*WHAT TO WORK ON*: Return all lines in the data where the string "huset" can be found.

● ● ●

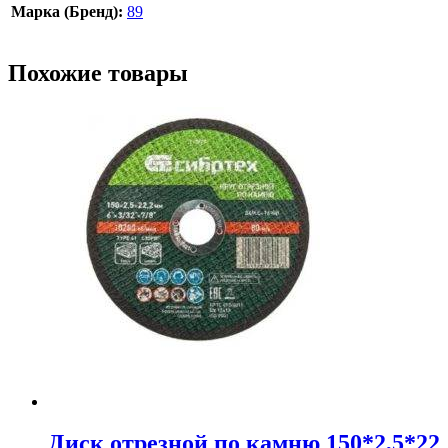
Марка (Бренд):
89
Похожие товары
Диск отрезной по камню 150*2,5*22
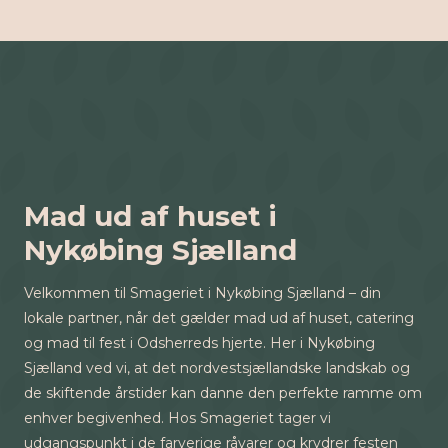
Mad ud af huset i
Nykøbing Sjælland
Velkommen til Smageriet i Nykøbing Sjælland – din
lokale partner, når det gælder mad ud af huset, catering
og mad til fest i Odsherreds hjerte. Her i Nykøbing
Sjælland ved vi, at det nordvestsjællandske landskab og
de skiftende årstider kan danne den perfekte ramme om
enhver begivenhed. Hos Smageriet tager vi
udgangspunkt i de farverige råvarer og krydrer festen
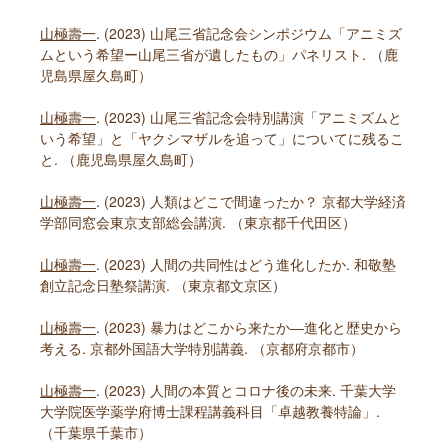
山極壽一
. (2023) 山尾三省記念会シンポジウム「アニミズ
ムという希望ー山尾三省が遺したもの」パネリスト. （鹿
児島県屋久島町）
山極壽一
. (2023) 山尾三省記念会特別講演「アニミズムと
いう希望」と「ヤクシマザルを追って」についてに残るこ
と. （鹿児島県屋久島町）
山極壽一
. (2023) 人類はどこで間違ったか？ 京都大学経済
学部同窓会東京支部総会講演. （東京都千代田区）
山極壽一
. (2023) 人間の共同性はどう進化したか. 和敬塾
創立記念日塾祭講演. （東京都文京区）
山極壽一
. (2023) 暴力はどこから来たか―進化と歴史から
考える. 京都外国語大学特別講義. （京都府京都市）
山極壽一
. (2023) 人間の本質とコロナ後の未来. 千葉大学
大学院医学薬学府博士課程講義科目「卓越教養特論」.
（千葉県千葉市）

● ● ●

*EXERCISE ANSWER*:
Mad ud af huset i
lokale partner, når det gælder mad ud af huset, catering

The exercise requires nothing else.